Sustainable and inclusive economic growth is crucial to ensuring the well-being of people and the planet. It equips countries with the necessary resources to address the most pressing environmental and social challenges, such as reducing greenhouse-gas emissions that cause global warming, increasing life expectancy, reducing child mortality, and working toward gender parity. Businesses, which account for 70 percent of global GDP, are uniquely positioned to lead the transformation.
The paper, “Toward a sustainable, inclusive, growing future: The role of business,” was launched at the 2022 B20 summit in Indonesia. It presents two frameworks to quantify the necessary changes and to measure progress made: the empowerment gap and the sustainability gap.

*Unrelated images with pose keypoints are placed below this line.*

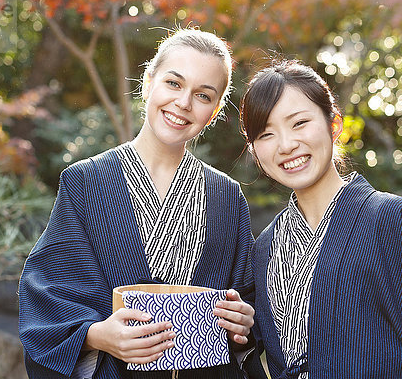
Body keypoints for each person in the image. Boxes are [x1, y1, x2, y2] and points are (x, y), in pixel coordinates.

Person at [18, 28, 256, 379]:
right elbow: (48, 295)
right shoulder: (85, 181)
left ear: (214, 111)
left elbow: (247, 308)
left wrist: (244, 320)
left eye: (203, 95)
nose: (184, 103)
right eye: (174, 83)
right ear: (148, 83)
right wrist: (98, 335)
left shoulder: (227, 196)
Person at [238, 58, 402, 379]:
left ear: (334, 126)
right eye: (266, 134)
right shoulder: (265, 248)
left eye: (299, 123)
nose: (287, 145)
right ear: (254, 150)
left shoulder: (392, 219)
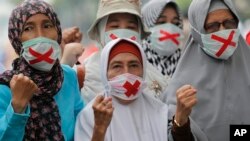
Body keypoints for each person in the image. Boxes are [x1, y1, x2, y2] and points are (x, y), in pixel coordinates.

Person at [75, 38, 197, 141]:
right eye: (117, 66)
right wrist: (99, 129)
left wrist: (180, 120)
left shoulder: (159, 111)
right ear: (105, 72)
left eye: (133, 65)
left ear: (143, 70)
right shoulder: (90, 116)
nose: (127, 74)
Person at [163, 0, 250, 140]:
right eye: (212, 26)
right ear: (198, 31)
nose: (223, 31)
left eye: (229, 23)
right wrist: (180, 122)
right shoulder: (181, 89)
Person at [0, 0, 84, 140]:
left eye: (47, 25)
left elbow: (82, 127)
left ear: (57, 32)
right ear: (16, 38)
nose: (40, 35)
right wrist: (17, 107)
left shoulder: (68, 77)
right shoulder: (6, 86)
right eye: (28, 28)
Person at [142, 0, 184, 76]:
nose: (170, 29)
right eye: (162, 22)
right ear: (145, 25)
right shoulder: (136, 61)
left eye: (176, 23)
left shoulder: (186, 61)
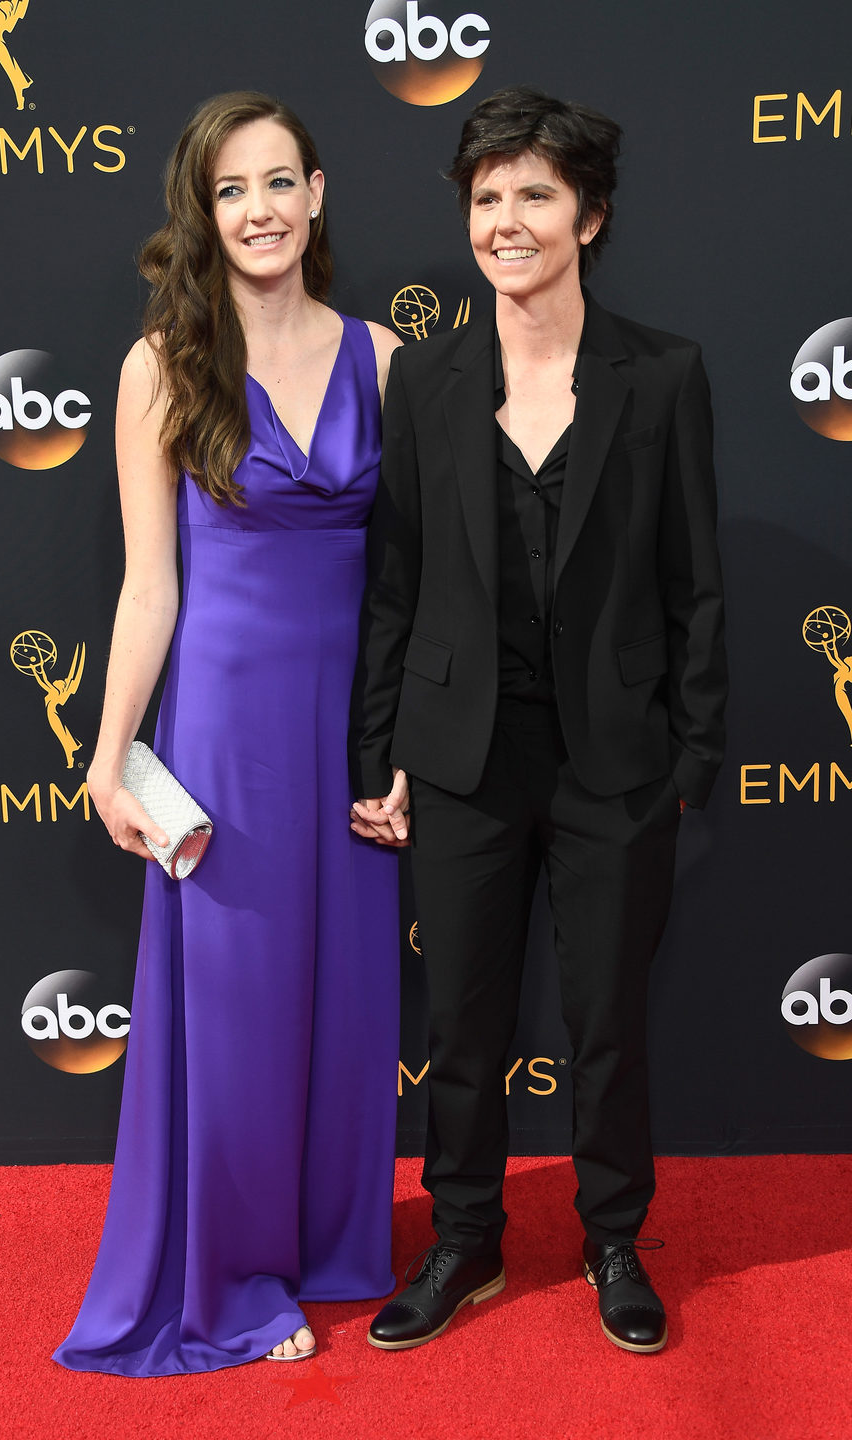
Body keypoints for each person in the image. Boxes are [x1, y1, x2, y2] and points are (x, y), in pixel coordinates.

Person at [350, 86, 727, 1354]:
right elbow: (394, 582)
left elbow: (698, 583)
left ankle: (615, 1236)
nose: (506, 221)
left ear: (590, 214)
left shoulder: (664, 374)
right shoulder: (428, 379)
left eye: (535, 196)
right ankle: (464, 1241)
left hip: (616, 761)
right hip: (461, 757)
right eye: (487, 198)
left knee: (608, 1019)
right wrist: (378, 750)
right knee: (461, 1021)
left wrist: (692, 752)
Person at [53, 91, 401, 1376]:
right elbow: (151, 586)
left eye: (277, 182)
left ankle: (330, 1243)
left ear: (317, 197)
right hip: (228, 729)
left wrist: (406, 739)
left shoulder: (386, 357)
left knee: (349, 998)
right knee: (242, 1007)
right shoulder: (166, 363)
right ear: (206, 215)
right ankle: (234, 1278)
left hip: (347, 730)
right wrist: (108, 757)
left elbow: (418, 584)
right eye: (229, 190)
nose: (257, 211)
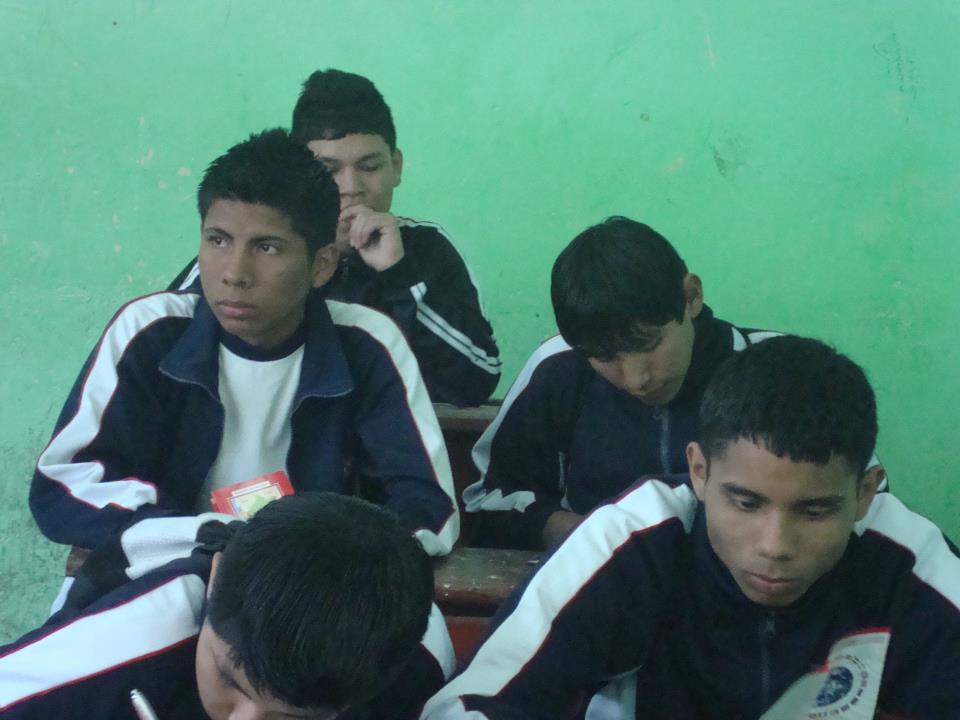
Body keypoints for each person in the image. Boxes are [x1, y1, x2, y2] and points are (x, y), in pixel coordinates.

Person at [422, 336, 960, 720]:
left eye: (815, 511)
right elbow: (467, 706)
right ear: (699, 471)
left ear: (866, 493)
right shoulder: (631, 543)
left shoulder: (907, 560)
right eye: (745, 503)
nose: (775, 545)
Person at [30, 129, 458, 561]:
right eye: (217, 240)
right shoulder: (151, 333)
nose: (234, 273)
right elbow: (63, 486)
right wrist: (206, 537)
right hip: (169, 570)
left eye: (267, 247)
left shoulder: (367, 345)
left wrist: (301, 554)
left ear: (322, 265)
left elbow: (429, 512)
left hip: (311, 583)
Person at [170, 69, 501, 406]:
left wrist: (400, 276)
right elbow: (165, 351)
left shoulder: (425, 249)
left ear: (396, 166)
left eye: (370, 167)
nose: (351, 187)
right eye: (329, 170)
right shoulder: (249, 249)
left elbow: (477, 379)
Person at [464, 216, 783, 549]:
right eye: (604, 357)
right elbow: (490, 500)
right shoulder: (557, 368)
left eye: (650, 344)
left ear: (691, 297)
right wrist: (584, 538)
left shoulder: (775, 370)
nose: (636, 380)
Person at [0, 492, 455, 719]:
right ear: (214, 580)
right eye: (226, 679)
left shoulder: (414, 662)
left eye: (286, 718)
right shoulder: (129, 638)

The empowerment gap is the spending capability that all households in a given country would require to meet basic needs, have discretionary income, and be able to weather emergencies. The sustainability gap is the amount of additional annual investment in low-emissions technologies that a country would need to make to move the world to a pathway resulting in net-zero emissions by 2050.
The current decade will determine whether we opt for sustainable, inclusive growth or for dangerous warming and large segments of society left behind.Toward a sustainable, inclusive, growing future: The role of business, McKinsey, November 2022
In addition to strong economic growth, two key factors are needed to close the empowerment and sustainability gaps: first, appropriate government intervention and allocation of public resources; second, business-led innovation to make inclusion and sustainability more “affordable” by reducing the cost of products and services that further those goals. The paper details ways that businesses can drive sustainable, inclusive growth by seizing existing market opportunities or by shaping new ones.

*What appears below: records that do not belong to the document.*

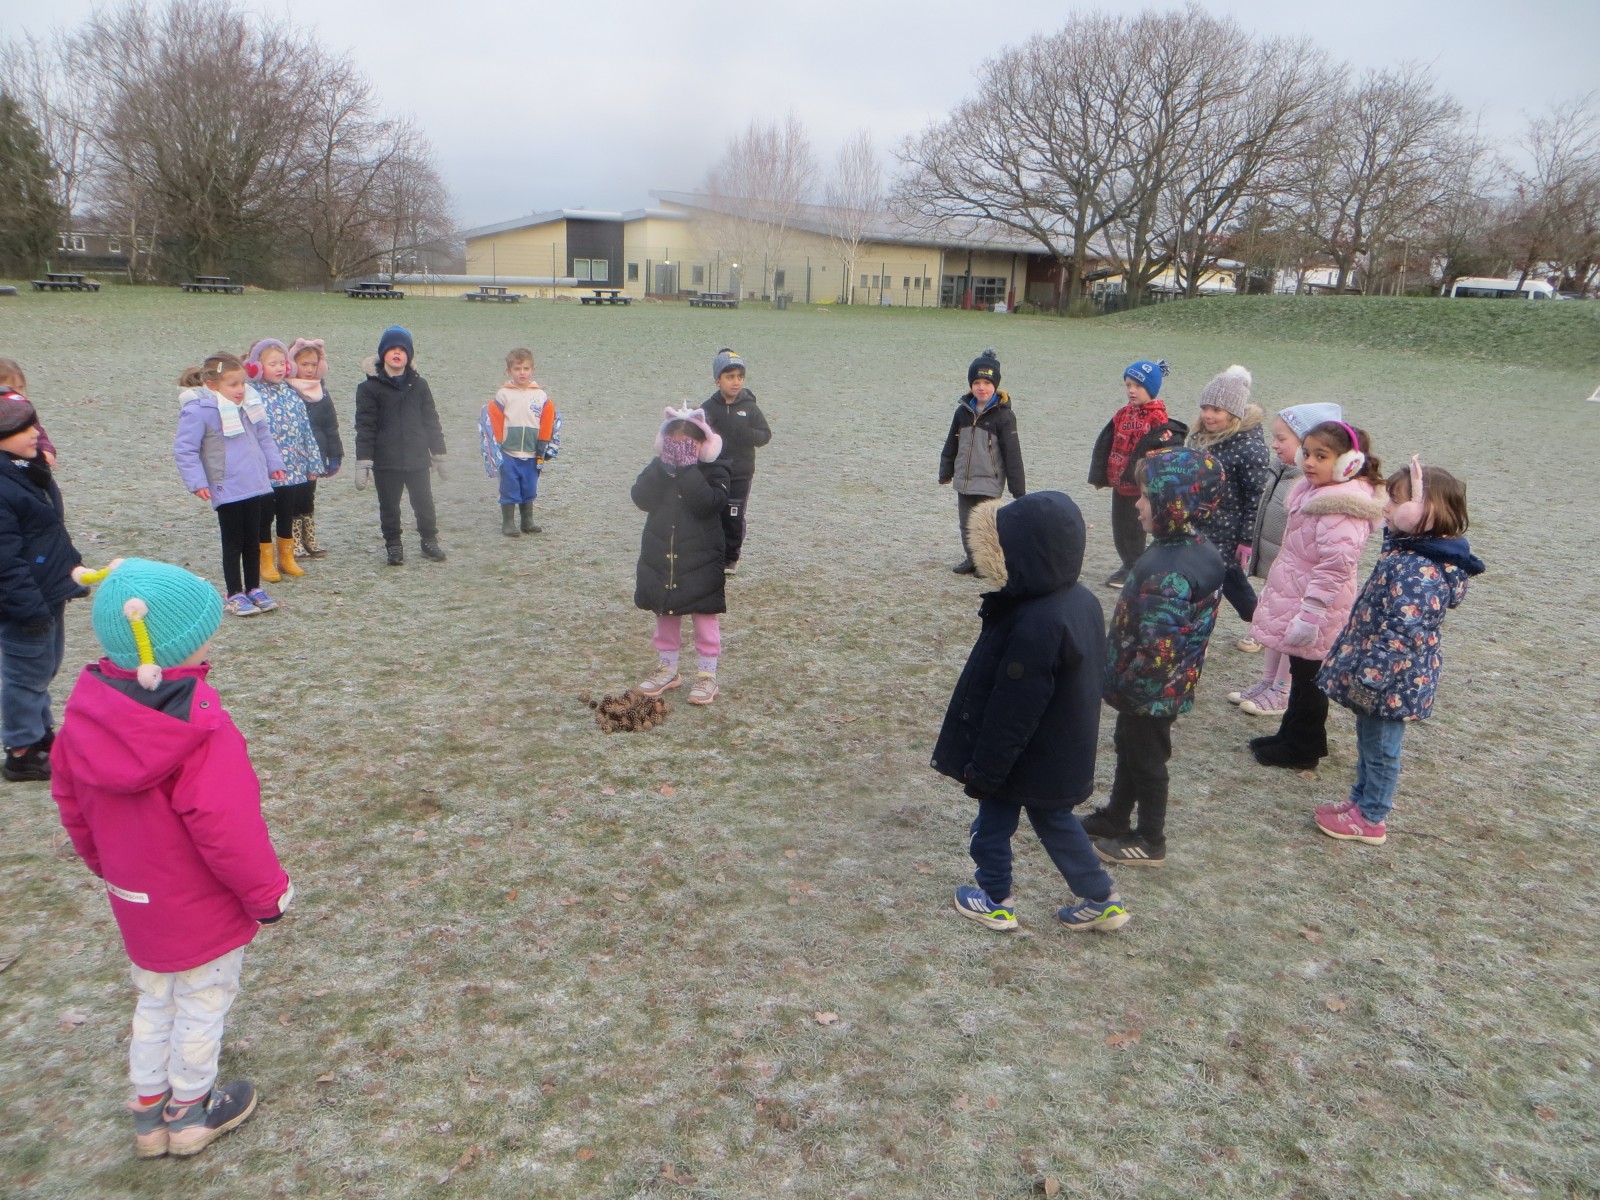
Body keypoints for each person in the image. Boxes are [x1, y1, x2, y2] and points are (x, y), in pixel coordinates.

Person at [50, 558, 292, 1159]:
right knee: (202, 1001)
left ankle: (148, 1112)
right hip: (199, 904)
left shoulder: (84, 718)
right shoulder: (200, 731)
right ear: (175, 648)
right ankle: (189, 1111)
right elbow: (227, 827)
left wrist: (108, 867)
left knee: (155, 996)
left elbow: (73, 807)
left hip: (135, 898)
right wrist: (267, 895)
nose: (209, 642)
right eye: (202, 635)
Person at [932, 490, 1129, 932]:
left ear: (1024, 554)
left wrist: (986, 770)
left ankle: (994, 899)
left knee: (993, 821)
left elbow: (1013, 708)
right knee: (1056, 820)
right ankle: (1103, 898)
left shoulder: (1035, 621)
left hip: (1020, 754)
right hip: (1061, 750)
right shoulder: (1080, 600)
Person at [1314, 459, 1484, 844]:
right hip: (1383, 677)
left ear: (1425, 511)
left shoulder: (1420, 570)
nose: (1386, 507)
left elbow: (1401, 635)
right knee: (1369, 741)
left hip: (1391, 681)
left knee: (1381, 748)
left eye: (1395, 500)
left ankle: (1372, 818)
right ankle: (1360, 800)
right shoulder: (1407, 552)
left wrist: (1370, 679)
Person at [1081, 447, 1226, 867]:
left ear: (1174, 502)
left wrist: (1129, 686)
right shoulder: (1189, 548)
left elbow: (1159, 650)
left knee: (1146, 760)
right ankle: (1115, 816)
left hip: (1150, 689)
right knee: (1129, 749)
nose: (1138, 504)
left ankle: (1149, 839)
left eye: (1147, 496)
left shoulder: (1169, 571)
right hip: (1161, 686)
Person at [1247, 421, 1384, 772]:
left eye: (1321, 456)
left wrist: (1310, 614)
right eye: (1306, 453)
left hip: (1317, 609)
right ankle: (1290, 734)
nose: (1308, 462)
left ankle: (1304, 747)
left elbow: (1335, 567)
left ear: (1348, 463)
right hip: (1301, 599)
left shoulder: (1341, 507)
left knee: (1310, 679)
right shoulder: (1315, 492)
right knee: (1301, 671)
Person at [1229, 401, 1342, 716]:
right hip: (1282, 571)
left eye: (1282, 438)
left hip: (1302, 580)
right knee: (1276, 628)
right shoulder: (1283, 473)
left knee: (1290, 633)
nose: (1274, 444)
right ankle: (1268, 682)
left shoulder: (1315, 487)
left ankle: (1282, 689)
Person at [0, 394, 85, 782]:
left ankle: (39, 731)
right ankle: (21, 749)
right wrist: (27, 606)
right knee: (25, 673)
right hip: (24, 600)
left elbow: (48, 530)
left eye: (33, 423)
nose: (35, 433)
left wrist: (70, 567)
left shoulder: (27, 470)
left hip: (46, 590)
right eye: (23, 428)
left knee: (45, 666)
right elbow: (5, 560)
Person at [173, 352, 287, 618]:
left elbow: (263, 436)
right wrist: (197, 482)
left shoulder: (250, 405)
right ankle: (234, 593)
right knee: (233, 542)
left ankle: (254, 588)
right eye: (233, 384)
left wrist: (274, 464)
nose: (240, 389)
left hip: (254, 482)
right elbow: (185, 449)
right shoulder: (199, 411)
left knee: (253, 540)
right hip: (227, 487)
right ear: (212, 385)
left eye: (242, 383)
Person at [632, 407, 730, 706]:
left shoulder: (716, 470)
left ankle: (707, 673)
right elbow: (641, 498)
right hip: (664, 555)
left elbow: (708, 504)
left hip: (702, 558)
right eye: (673, 443)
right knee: (665, 612)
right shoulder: (659, 468)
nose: (680, 449)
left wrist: (688, 470)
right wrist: (664, 468)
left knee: (704, 616)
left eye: (689, 443)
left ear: (704, 444)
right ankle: (667, 668)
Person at [1088, 359, 1186, 588]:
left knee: (1135, 528)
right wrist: (1100, 476)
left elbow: (1163, 452)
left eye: (1138, 386)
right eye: (1128, 385)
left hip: (1140, 485)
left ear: (1151, 389)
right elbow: (1106, 444)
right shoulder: (1122, 414)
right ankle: (1129, 563)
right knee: (1120, 527)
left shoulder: (1157, 419)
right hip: (1120, 481)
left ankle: (1135, 566)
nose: (1132, 390)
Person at [354, 327, 447, 566]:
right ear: (383, 353)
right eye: (392, 349)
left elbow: (431, 420)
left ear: (409, 355)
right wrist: (363, 461)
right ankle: (393, 544)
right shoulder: (368, 389)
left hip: (417, 458)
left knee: (424, 503)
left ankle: (429, 540)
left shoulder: (420, 385)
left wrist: (438, 453)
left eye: (402, 350)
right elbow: (365, 426)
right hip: (386, 461)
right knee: (389, 506)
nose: (397, 353)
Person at [1188, 365, 1271, 631]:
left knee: (1226, 580)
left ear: (1233, 413)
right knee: (1209, 577)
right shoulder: (1199, 438)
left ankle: (1259, 624)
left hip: (1228, 530)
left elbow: (1255, 499)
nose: (1208, 415)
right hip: (1199, 522)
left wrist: (1246, 539)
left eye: (1216, 410)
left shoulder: (1250, 449)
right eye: (1205, 407)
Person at [938, 348, 1025, 575]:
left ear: (995, 385)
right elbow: (951, 443)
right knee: (966, 523)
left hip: (990, 480)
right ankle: (972, 559)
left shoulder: (1004, 416)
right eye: (976, 382)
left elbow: (1013, 454)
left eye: (987, 382)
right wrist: (946, 471)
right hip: (965, 480)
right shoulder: (962, 412)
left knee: (987, 523)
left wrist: (1018, 488)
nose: (981, 387)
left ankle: (986, 562)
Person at [244, 339, 323, 583]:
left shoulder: (292, 395)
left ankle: (286, 557)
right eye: (272, 364)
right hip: (264, 470)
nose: (279, 368)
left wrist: (312, 463)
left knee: (286, 514)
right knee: (264, 515)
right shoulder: (250, 396)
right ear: (257, 367)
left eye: (282, 363)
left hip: (293, 468)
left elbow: (306, 431)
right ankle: (265, 560)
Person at [698, 348, 771, 573]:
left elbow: (765, 435)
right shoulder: (708, 408)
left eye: (740, 377)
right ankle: (712, 554)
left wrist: (749, 434)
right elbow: (698, 436)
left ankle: (730, 558)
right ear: (717, 380)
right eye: (730, 377)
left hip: (740, 474)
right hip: (714, 473)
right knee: (713, 514)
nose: (736, 382)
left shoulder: (750, 408)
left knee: (734, 515)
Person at [483, 347, 556, 537]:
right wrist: (498, 443)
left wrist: (544, 442)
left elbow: (548, 419)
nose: (522, 373)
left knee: (529, 485)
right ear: (509, 371)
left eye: (526, 368)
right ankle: (508, 522)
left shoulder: (540, 396)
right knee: (509, 486)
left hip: (532, 451)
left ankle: (527, 520)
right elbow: (495, 419)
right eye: (517, 369)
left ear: (533, 370)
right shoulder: (503, 395)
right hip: (509, 451)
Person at [286, 338, 342, 558]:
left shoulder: (322, 394)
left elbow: (331, 426)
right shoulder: (286, 391)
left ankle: (308, 536)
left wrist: (335, 455)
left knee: (308, 495)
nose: (309, 370)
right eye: (304, 364)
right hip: (291, 456)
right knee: (291, 497)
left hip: (315, 455)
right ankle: (292, 539)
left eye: (313, 364)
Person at [0, 357, 59, 467]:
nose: (18, 393)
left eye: (20, 387)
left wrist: (47, 450)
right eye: (10, 389)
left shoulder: (25, 410)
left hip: (26, 463)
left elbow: (39, 433)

Much of the onus rests on Asian businesses. The world’s largest and most populous continent is also the most economically productive; by 2040, it will account for 50 percent of global GDP and 40 percent of the world’s consumption. There is much work to be done—and opportunity to be grasped. India, for example, requires a total of $1.9 trillion to close its sustainability gap, and narrowing the empowerment gap even in a highly developed economy like Japan’s will cost $1.1 trillion.
These are ambitious goals that, if achieved, will have a profound global influence. By driving employment, productivity, and opportunity, companies can contribute meaningfully to Asia’s new growth imperative: to become a region that is sustainable, inclusive, and growing.